> _DESCRIPTION OF THE TASK_
Output only the lines of the entries that follow, starting at the one with "26: (378, 310)" and running down to the one with "34: (367, 283)", both included and unchanged.

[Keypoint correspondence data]
Segment Open
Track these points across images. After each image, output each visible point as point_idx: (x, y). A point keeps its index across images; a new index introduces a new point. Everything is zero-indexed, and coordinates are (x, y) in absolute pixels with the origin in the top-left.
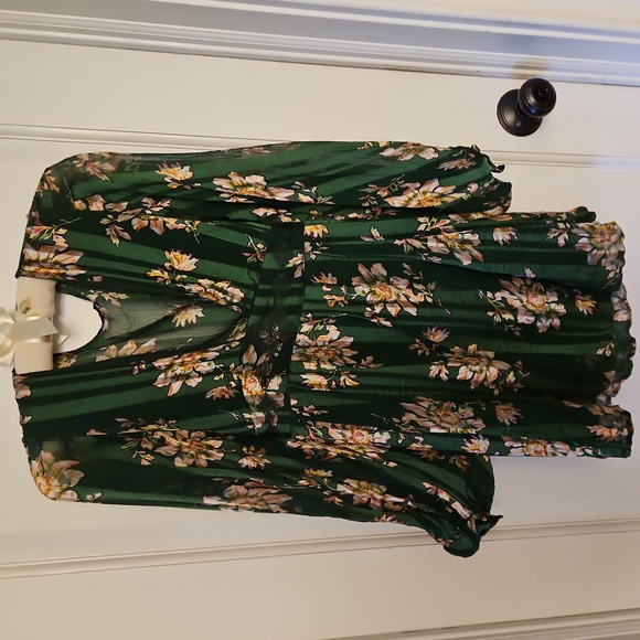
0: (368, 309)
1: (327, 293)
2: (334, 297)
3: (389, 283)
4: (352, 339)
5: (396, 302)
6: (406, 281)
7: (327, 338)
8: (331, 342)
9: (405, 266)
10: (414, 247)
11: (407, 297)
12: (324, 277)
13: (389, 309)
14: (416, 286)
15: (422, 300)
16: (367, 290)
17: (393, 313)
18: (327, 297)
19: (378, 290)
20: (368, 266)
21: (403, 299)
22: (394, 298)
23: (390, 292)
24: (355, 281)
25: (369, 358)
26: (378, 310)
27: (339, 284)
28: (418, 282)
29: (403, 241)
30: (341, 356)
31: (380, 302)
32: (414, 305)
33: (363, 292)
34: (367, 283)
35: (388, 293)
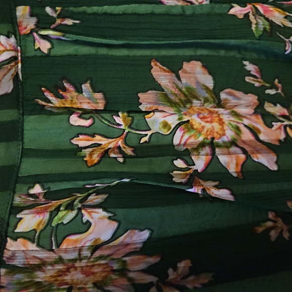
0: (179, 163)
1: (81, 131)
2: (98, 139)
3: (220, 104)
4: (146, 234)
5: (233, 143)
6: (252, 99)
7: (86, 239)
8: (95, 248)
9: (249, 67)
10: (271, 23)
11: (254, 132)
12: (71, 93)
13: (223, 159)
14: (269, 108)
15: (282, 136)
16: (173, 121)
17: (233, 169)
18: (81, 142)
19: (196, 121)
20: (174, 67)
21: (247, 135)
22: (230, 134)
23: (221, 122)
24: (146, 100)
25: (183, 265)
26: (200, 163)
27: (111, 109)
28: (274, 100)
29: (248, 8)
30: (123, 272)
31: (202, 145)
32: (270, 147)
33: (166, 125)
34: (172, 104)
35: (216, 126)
Segment Closed
Segment Open
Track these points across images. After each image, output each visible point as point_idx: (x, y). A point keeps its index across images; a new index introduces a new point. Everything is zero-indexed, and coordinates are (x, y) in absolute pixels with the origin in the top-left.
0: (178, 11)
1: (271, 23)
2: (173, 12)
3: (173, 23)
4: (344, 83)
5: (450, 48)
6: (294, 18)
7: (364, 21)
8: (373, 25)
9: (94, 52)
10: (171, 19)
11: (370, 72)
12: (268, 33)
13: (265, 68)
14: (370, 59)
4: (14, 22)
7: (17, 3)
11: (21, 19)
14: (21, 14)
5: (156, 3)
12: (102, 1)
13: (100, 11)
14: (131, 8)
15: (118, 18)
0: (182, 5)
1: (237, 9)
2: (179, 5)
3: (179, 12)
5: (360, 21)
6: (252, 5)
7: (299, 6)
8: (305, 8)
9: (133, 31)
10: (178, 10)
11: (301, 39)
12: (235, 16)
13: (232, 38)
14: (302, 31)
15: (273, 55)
Segment Closed
> _ANSWER FOR THE TASK_
26: (378, 310)
27: (339, 284)
28: (418, 282)
29: (403, 241)
30: (341, 356)
31: (380, 302)
32: (414, 305)
33: (363, 292)
34: (367, 283)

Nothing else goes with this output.